Q: I have $75,000 in a variable annuity, and I will be 59 in July. I am in debt by $30,000. Do you think I should take some of the money out of the variable annuity to pay off the debt when I turn 59-1/2? Or should I continue to make payments? I am discouraged because it is a combination of credit card debt and a home equity loan that used to be a good deal but now has escalating interest payments. I'm bothered by this debt.
P.H., via e-mail
A: Before you take money out of the annuity, Rita Cheng, a certified financial planner in Bethesda, Md., has a few questions.
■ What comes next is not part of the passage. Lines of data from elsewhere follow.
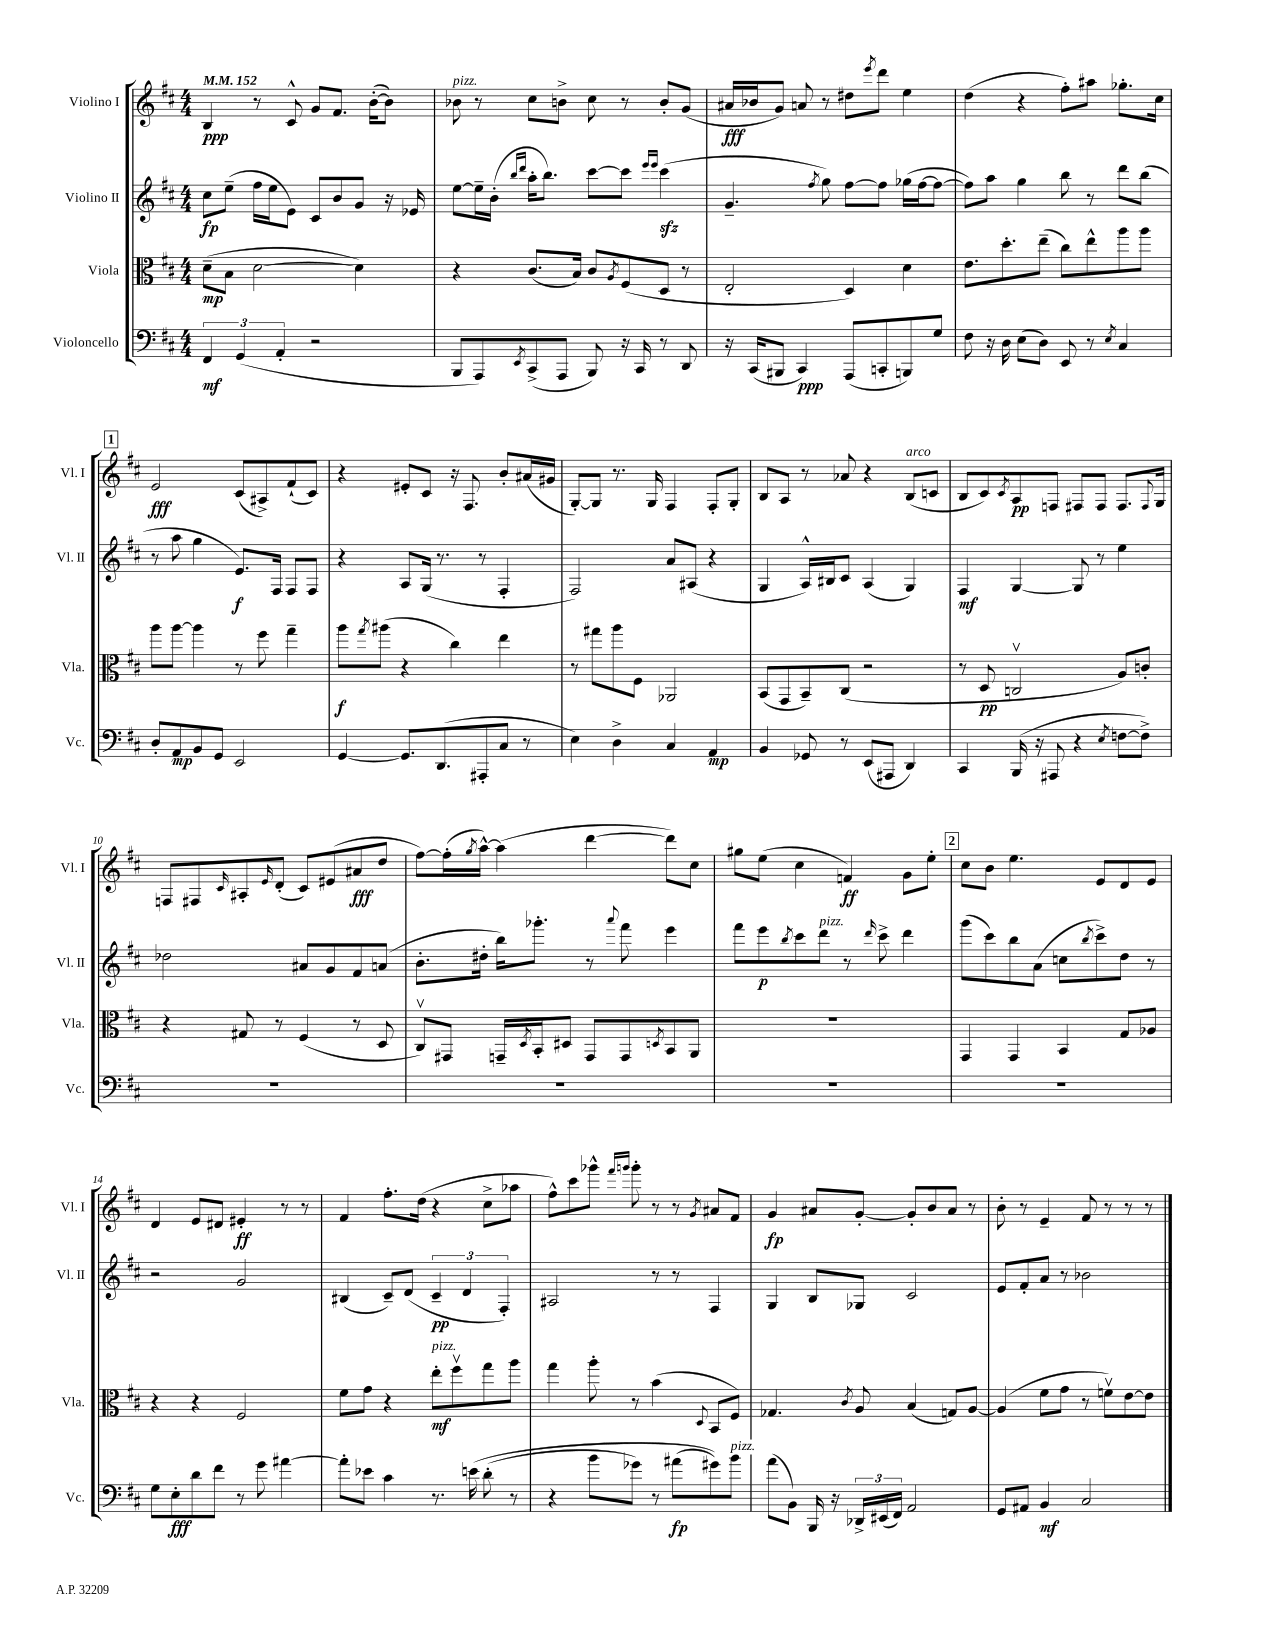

**kern	**dynam	**kern	**dynam	**kern	**dynam	**kern	**dynam
*part4	*part4	*part3	*part3	*part2	*part2	*part1	*part1
*staff4	*staff4	*staff3	*staff3	*staff2	*staff2	*staff1	*staff1
*I"Violoncello	*	*I"Viola	*	*I"Violino II	*	*I"Violino I	*
*I'Vc.	*	*I'Vla.	*	*I'Vl. II	*	*I'Vl. I	*
*clefF4	*	*clefC3	*	*clefG2	*	*clefG2	*
*k[f#c#]	*	*k[f#c#]	*	*k[f#c#]	*	*k[f#c#]	*
*M4/4	*	*M4/4	*	*M4/4	*	*M4/4	*
*MM152	*	*MM152	*	*MM152	*	*MM152	*
=1	=1	=1	=1	=1	=1	=1	=1
6FF#/	mf	(8d~\L	mp	8cc#\L	fp	4B/	ppp
.	.	8B\J	.	(8ee~\J	.	.	.
(6GG/	.	.	.	.	.	.	.
.	.	[2d\	.	16ff#\LL	.	8r	.
.	.	.	.	16ee\J	.	.	.
6AA'/	.	.	.	.	.	.	.
.	.	.	.	8e\J)	.	8c#^^/	.
2r	.	.	.	8c#/L	.	8g/L	.
.	.	.	.	8b/	.	8.f#/J	.
.	.	4d\])	.	8g/J	.	.	.
.	.	.	.	.	.	([16b'\KL	.
.	.	.	.	16r	.	8b\J])	.
.	.	.	.	16e-X/	.	.	.
=2	=2	=2	=2	=2	=2	=2	=2
!	!	!	!	!	!	!LO:TX:a:i:t=pizz.	!
8BBB/L	.	4r	.	[8ee\L	.	8b-X\	.
8AAA/)	.	.	.	16ee~\L]	.	8r	.
.	.	.	.	(16b'\JJ	.	.	.
.	.	.	.	16qqbb/LL	.	.	.
8qEE/	.	.	.	16qqddd/JJ	.	.	.
(8CC#^/	.	(8.c#/L	.	16aa'\KL	.	8cc#\L	.
.	.	.	.	8.bb\J)	.	.	.
8AAA/J	.	.	.	.	.	8bn^\J	.
.	.	16B/Jk)	.	.	.	.	.
8BBB/)	.	8c#/L	.	[8ccc#\L	.	8cc#\	.
.	.	8qA/	.	.	.	.	.
16r	.	(8F#/	.	8ccc#\J]	.	8r	.
16CC#/	.	.	.	.	.	.	.
.	.	.	.	16qqeee/LL	.	.	.
.	.	.	.	16qqeee/JJ	.	.	.
8r	.	8D/J	.	(4ccc#zz\	.	8b'/L	.
8DD/	.	8r	.	.	.	(8g/J	.
=3	=3	=3	=3	=3	=3	=3	=3
16r	.	2E'/	.	4.g~/	.	16a#X/LL	fff
(16CC#/KL	.	.	.	.	.	16b-X/J	.
8BBB#X/J	.	.	.	.	.	8g/J)	.
4CC#/)	ppp	.	.	.	.	8an/	.
.	.	.	.	8qff#/	.	.	.
.	.	.	.	8gg\)	.	8r	.
(8AAA/L	.	4D/)	.	[8ff#\L	.	8dd#X\L	.
.	.	.	.	.	.	8qeee/	.
8CCn'/	.	.	.	8ff#\J]	.	8ddd\J	.
8BBBn/)	.	4d\	.	(16gg-X\LL	.	4ee\	.
.	.	.	.	[16ff#\J	.	.	.
8G/J	.	.	.	8ff#\J_	.	.	.
=4	=4	=4	=4	=4	=4	=4	=4
8F#\	.	8.e\L	.	8ff#\L])	.	(4dd\	.
16r	.	.	.	8aa\J	.	.	.
16D\	.	8.dd'\	.	.	.	.	.
(8E\L	.	.	.	4gg\	.	4r	.
8D\J)	.	(8ee~\J	.	.	.	.	.
8EE/	.	8cc#\L)	.	8bb\	.	8ff#'\L)	.
8r	.	8ee^^\	.	8r	.	8aa#X\J	.
8qE/	.	.	.	.	.	.	.
4C#/	.	8aa\	.	8ddd\L	.	8.gg-X'\L	.
.	.	8aa\J	.	(8bb\J	.	.	.
.	.	.	.	.	.	16cc#\Jk	.
!!LO:LB:g=z
!!LO:REH:place=s1:t=1
=5	=5	=5	=5	=5	=5	=5	=5
8D'/L	.	8aa\L	.	8r	.	2e/	fff
8AA/	mp	[8aa\J	.	8aa\	.	.	.
8BB/	.	4aa\]	.	4gg\	.	.	.
8GG/J	.	.	.	.	.	.	.
2EE/	.	8r	.	8.e/L)	f	(8c#/L	.
.	.	8ff#\	.	.	.	8A#X^/)	.
.	.	.	.	16F#/Jk	.	.	.
.	.	4gg~\	.	8F#/L	.	(8f#`/	.
.	.	.	.	8F#/J	.	8c#/J)	.
=6	=6	=6	=6	=6	=6	=6	=6
[4GG/	.	8aa\L	f	4r	.	4r	.
.	.	8qgg/	.	.	.	.	.
.	.	(8aa#X\J	.	.	.	.	.
8.GG/L]	.	4r	.	8A/L	.	8e#X'/L	.
.	.	.	.	(16G/Jk	.	8c#/J	.
(8.DD/	.	.	.	8.r	.	.	.
.	.	4cc#\)	.	.	.	16r	.
.	.	.	.	.	.	8.F#/	.
8AAA#X'/	.	.	.	8r	.	.	.
8C#/J	.	4ee\	.	4F#'/	.	8b'/L	.
8r	.	.	.	.	.	(16a#X/L	.
.	.	.	.	.	.	16g#X/JJ	.
=7	=7	=7	=7	=7	=7	=7	=7
4E\)	.	8r	.	2F#/)	.	[8G'/L)	.
.	.	8gg#X\L	.	.	.	8G/J]	.
4D^\	.	8aa\	.	.	.	8.r	.
.	.	8F#\J	.	.	.	.	.
.	.	.	.	.	.	16G/	.
4C#/	.	2AA-X/	.	8a/L	.	4F#/	.
.	.	.	.	(8A#X/J	.	.	.
4AA/	mp	.	.	4r	.	8F#'/L	.
.	.	.	.	.	.	8G'/J	.
=8	=8	=8	=8	=8	=8	=8	=8
4BB/	.	(8BB/L	.	4G/	.	8B/L	.
.	.	8GG/	.	.	.	8A/J	.
8GG-X/	.	8BB~/)	.	16A^^/LL)	.	8r	.
.	.	.	.	16B#X/J	.	.	.
8r	.	(8C#/J	.	8c#/J	.	8a-X/	.
(8EE/L	.	2r	.	(4A/	.	4r	.
8AAA#X/J	.	.	.	.	.	.	.
!	!	!	!	!	!	!LO:TX:a:i:t=arco	!
4DD/)	.	.	.	4G/)	.	(8B/L	.
.	.	.	.	.	.	8cn/J	.
=9	=9	=9	=9	=9	=9	=9	=9
4CC#/	.	8r	.	4F#/	mf	8B/L	.
.	.	8D/	pp	.	.	8c#/)	.
.	.	.	.	.	.	8qc#/	.
(16BBB/	.	2Cnv/	.	[4G/	.	8A/	pp
16r	.	.	.	.	.	.	.
8AAA#X/	.	.	.	.	.	8Fn/J	.
4r	.	.	.	8G/]	.	8F#X/L	.
.	.	.	.	8r	.	8F#/J	.
8qE/	.	.	.	.	.	.	.
[8Fn\L	.	8A/L)	.	4ee\	.	8.F#/L	.
8F^\J])	.	8cn'/J	.	.	.	.	.
.	.	.	.	.	.	8qqF#/	.
.	.	.	.	.	.	16G/Jk	.
!!LO:LB:g=z
=10	=10	=10	=10	=10	=10	=10	=10
1r	.	4r	.	2dd-X\	.	8Fn/L	.
.	.	.	.	.	.	8F#X/	.
.	.	.	.	.	.	16qqc#/	.
.	.	8G#X/	.	.	.	8A#X'/	.
.	.	.	.	.	.	16qqe/	.
.	.	8r	.	.	.	(8d'/J	.
.	.	(4F#/	.	8a#X/L	.	8c#/L)	.
.	.	.	.	8g/	.	(8e#X/	.
.	.	8r	.	8f#/	.	8a#X/	fff
.	.	8D/	.	(8an/J	.	8dd/J	.
=11	=11	=11	=11	=11	=11	=11	=11
1r	.	8C#v/L)	.	8.b'\L	.	[8ff#\L)	.
.	.	8GG#X/J	.	.	.	(16ff#'\L]	.
.	.	.	.	.	.	8qgg/	.
.	.	.	.	16dd#X'\Jk	.	[16aa^^\JJ)	.
.	.	16GGn~/LL	.	16bb\KL)	.	(4aa\]	.
.	.	8qD/	.	.	.	.	.
.	.	16BB'/J	.	8.ggg-X'\J	.	.	.
.	.	8D#X/J	.	.	.	.	.
.	.	8GG/L	.	8r	.	[4ddd\	.
.	.	.	.	8qqaaa/	.	.	.
.	.	8GG/	.	8fff#\	.	.	.
.	.	8qDn/	.	.	.	.	.
.	.	8BB/	.	4eee\	.	8ddd\L])	.
.	.	8AA/J	.	.	.	8cc#\J	.
=12	=12	=12	=12	=12	=12	=12	=12
1r	.	1r	.	8fff#\L	.	8gg#X\L	.
.	.	.	.	8eee\	p	(8ee\J	.
.	.	.	.	8qbb/	.	.	.
.	.	.	.	8ccc#\	.	4cc#\	.
!	!	!	!	!LO:TX:a:i:t=pizz.	!	!	!
.	.	.	.	8ddd\J	.	.	.
.	.	.	.	8r	.	4fn/)	ff
.	.	.	.	16qqddd/	.	.	.
.	.	.	.	8ccc#^\	.	.	.
.	.	.	.	4ddd\	.	8g\L	.
.	.	.	.	.	.	8ee'\J	.
!!LO:REH:place=s1:t=2
=13	=13	=13	=13	=13	=13	=13	=13
1r	.	4GG/	.	(8ggg\L	.	8cc#\L	.
.	.	.	.	8ccc#\)	.	8b\J	.
.	.	4GG/	.	8bb\	.	4.ee\	.
.	.	.	.	(8a\J	.	.	.
.	.	4BB/	.	8ccn\L	.	.	.
.	.	.	.	8qbb/	.	.	.
.	.	.	.	8ccc#^\)	.	8e/L	.
.	.	8G/L	.	8dd\J	.	8d/	.
.	.	8A-X/J	.	8r	.	8e/J	.
!!LO:LB:g=z
=14	=14	=14	=14	=14	=14	=14	=14
8G\L	.	4r	.	2r	.	4d/	.
8E'\	fff	.	.	.	.	.	.
8d\	.	4r	.	.	.	8e/L	.
8f#\J	.	.	.	.	.	8d#X/J	.
8r	.	2F#/	.	2g/	.	4e#X'/	ff
8g\	.	.	.	.	.	.	.
[4a#X\	.	.	.	.	.	8r	.
.	.	.	.	.	.	8r	.
=15	=15	=15	=15	=15	=15	=15	=15
8a#'\L]	.	8f#\L	.	(4B#X/	.	4f#/	.
8e-X\J	.	8g\J	.	.	.	.	.
4c#\	.	4r	.	8c#~/L)	.	8.ff#'\L	.
.	.	.	.	(8d/J	.	.	.
.	.	.	.	.	.	(16dd\Jk	.
!	!	!LO:TX:a:i:t=pizz.	!	!	!	!	!
8.r	.	8ee'\L	mf	6c#~/	pp	4r	.
.	.	8ff#v\	.	.	.	.	.
.	.	.	.	6d/	.	.	.
(16en\	.	.	.	.	.	.	.
(8d'\	.	8gg\	.	.	.	8cc#^\L	.
.	.	.	.	6F#'/)	.	.	.
8r	.	8aa\J	.	.	.	8aa-X\J	.
=16	=16	=16	=16	=16	=16	=16	=16
4r	.	4gg\	.	2A#X/	.	8ff#^^\L)	.
.	.	.	.	.	.	8ccc#\	.
8b\L	.	8aa'\	.	.	.	8ggg-X^^\J	.
.	.	.	.	.	.	16qqfff#/LL	.
.	.	.	.	.	.	16qqgggn/JJ	.
8g-X\J)	.	8r	.	.	.	8ggg'\	.
8r	.	(4b\	.	8r	.	8r	.
(8a#X\L	fp	.	.	8r	.	8r	.
.	.	8qqD/	.	.	.	8qg/	.
8g#X\))	.	8BB/L	.	4F#/	.	8a#X/L	.
!LO:TX:a:i:t=pizz.	!	!	!	!	!	!	!
8b\J	.	8F#/J)	.	.	.	8f#/J	.
=17	=17	=17	=17	=17	=17	=17	=17
(8a\L	.	4.G-X/	.	4G/	.	4g/	fp
8BB\J)	.	.	.	.	.	.	.
16BBB/	.	.	.	8B/L	.	8a#X/L	.
16r	.	.	.	.	.	.	.
.	.	8qc#/	.	.	.	.	.
24DD-X^/LL	.	8A/	.	8G-X/J	.	[8g'/J	.
(24EE#X/	.	.	.	.	.	.	.
24FF#/JJ)	.	.	.	.	.	.	.
2AA/	.	(4B/	.	2c#/	.	8g'/L]	.
.	.	.	.	.	.	8b/	.
.	.	8Gn/L)	.	.	.	8a#/J	.
.	.	[8A/J	.	.	.	8r	.
=18	=18	=18	=18	=18	=18	=18	=18
8GG/L	.	(4A/]	.	8e/L	.	8b'\	.
8AA#X/J	.	.	.	8f#'/	.	8r	.
4BB/	mf	8f#\L	.	8a/J	.	4e~/	.
.	.	8g\J	.	8r	.	.	.
2C#/	.	8r	.	2b-X\	.	8f#/	.
.	.	8fnv\L)	.	.	.	8r	.
.	.	[8e\	.	.	.	8r	.
.	.	8e\J]	.	.	.	8r	.
==	==	==	==	==	==	==	==
*-	*-	*-	*-	*-	*-	*-	*-
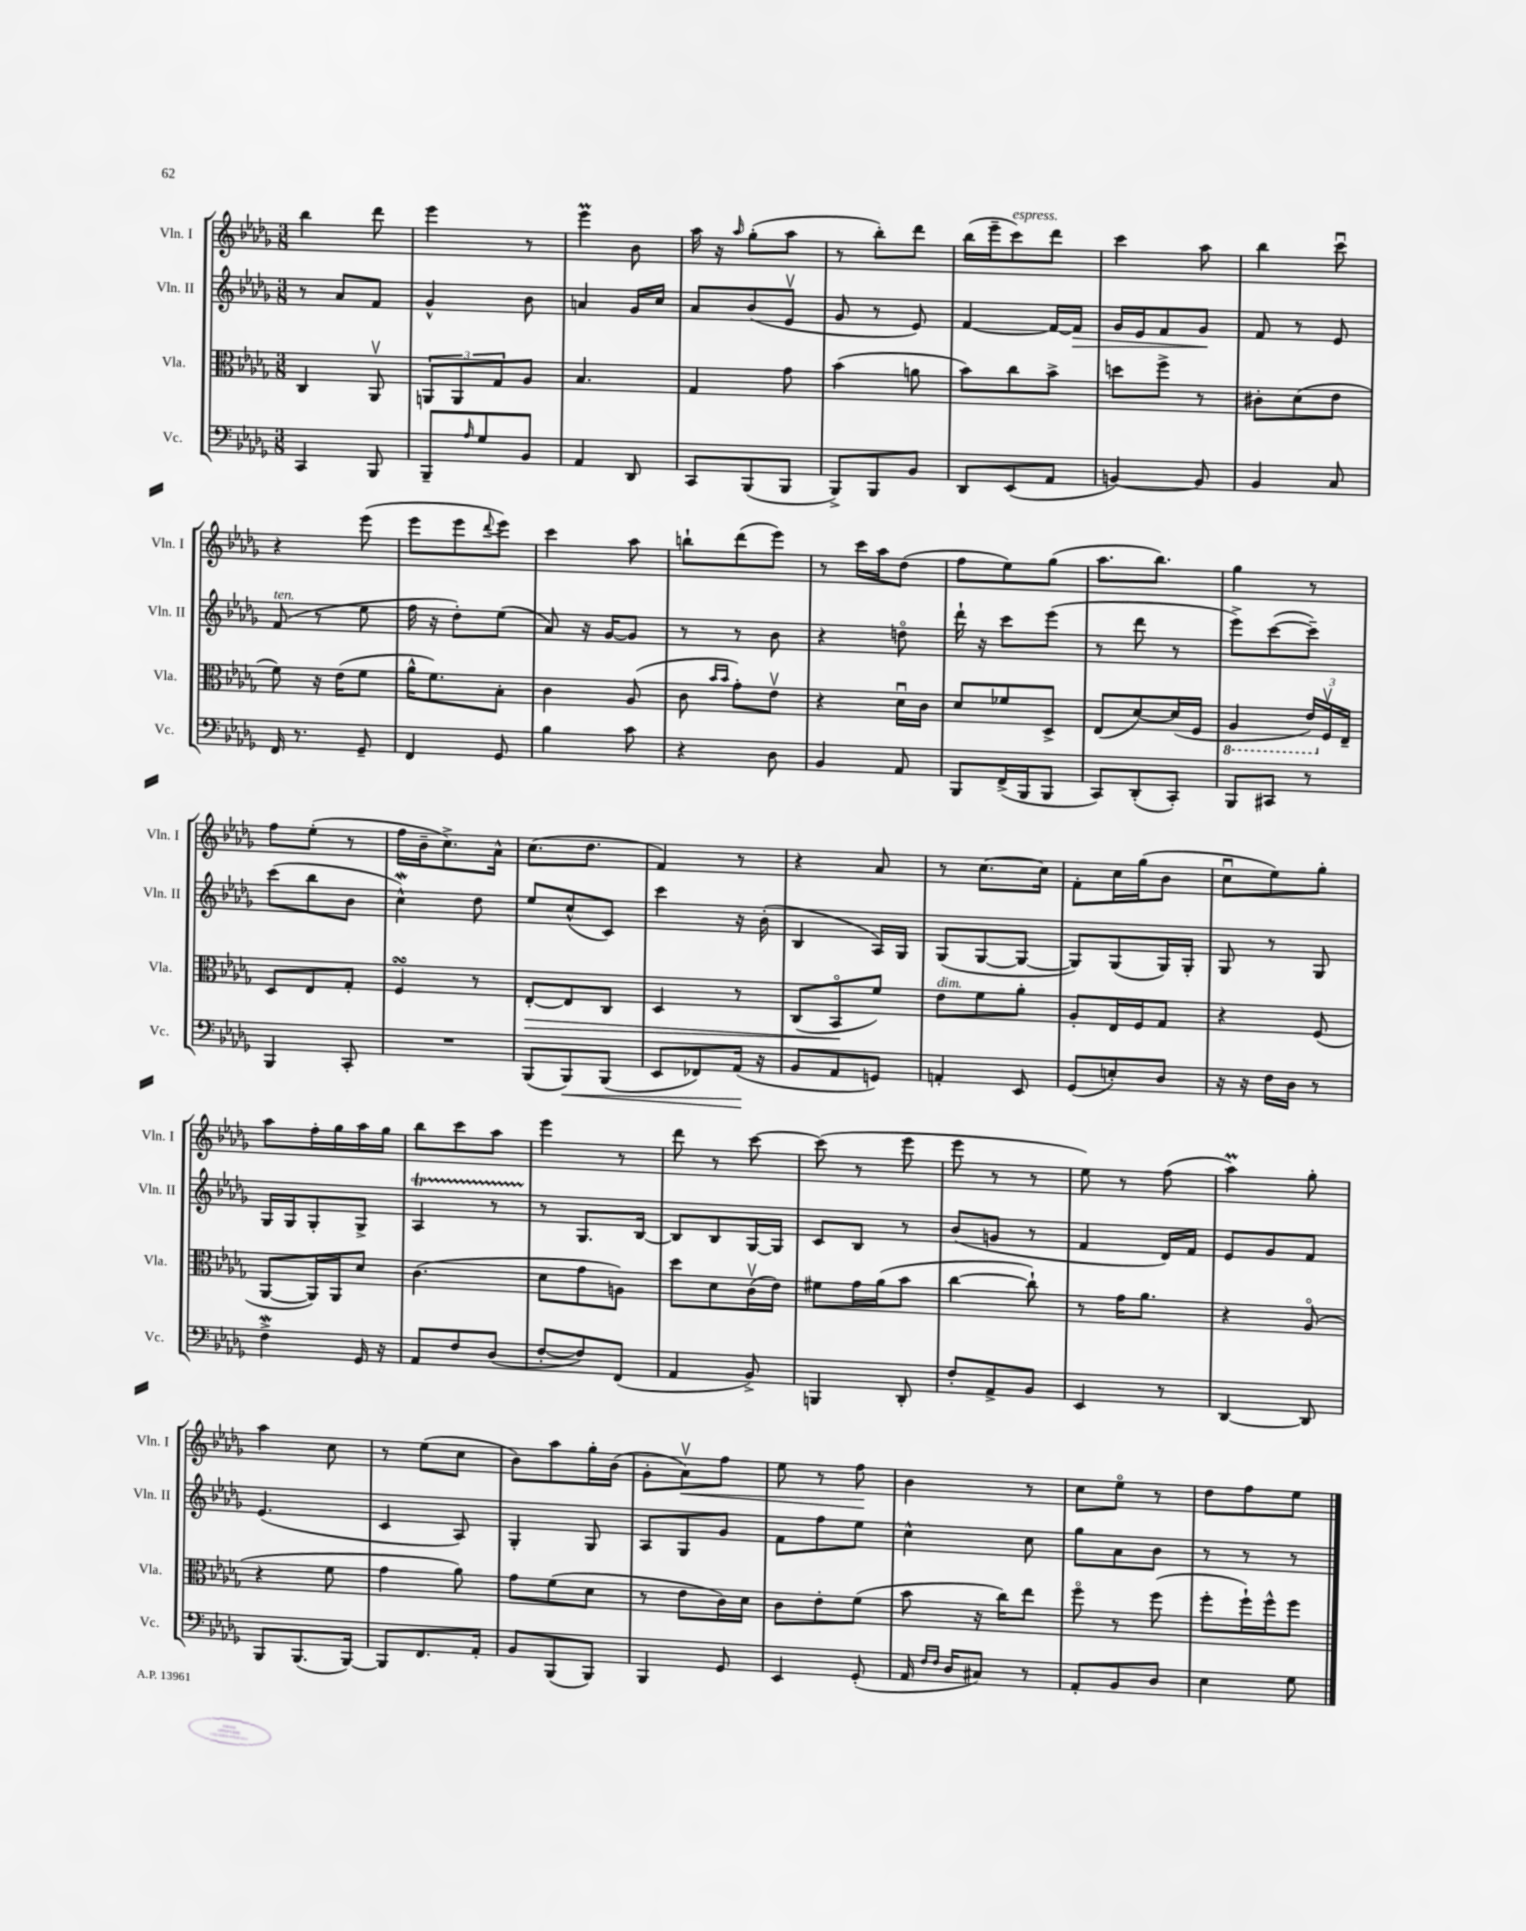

First, what, if any, are its surrender charges? At age 59-1/2, the 10 percent income penalty for early withdrawal may no longer apply. But make sure that you are aware of any other fees or tax consequences.
Second, is this an IRA annuity? If it is, she says, it's important to consider tax implications, meaning all of the money that you withdraw will be taxed as ordinary income.
If you owe a lot of money, the best return on your investment is retiring high interest rate credit card debt, Ms. Cheng says. She suggests taking enough money out of the annuity to retire your credit card debt. If the rate of return on your annuity is greater than the interest rate you're paying on your home equity line of credit, however, she advises to not pay it off.
Q: I have a 5 percent mortgage with a balance of $53,000. If I pay off the mortgage, I save $500 a month. But this will affect my tax-free parsonage allowance, as the monthly payment would drop to zero. At what salary level does it make sense for a minister to pay off such a mortgage?
J.G., via e-mail
A: It isn't necessary to discontinue the parsonage allowance simply because you pay off the mortgage, says Vince Clanton, a certified financial planner in Atlanta.
The money is part of your pay package, he says, and is a matter between you and your church. It would be payable if you owned your home outright, had a mortgage, or paid rent to live in an apartment, he says.
As for the mortgage, a 5 percent interest rate on a home loan is good since rates are much higher today. Mr. Clanton suggests that it may be advantageous to keep the mortgage, and invest the funds that you would have used to pay it off.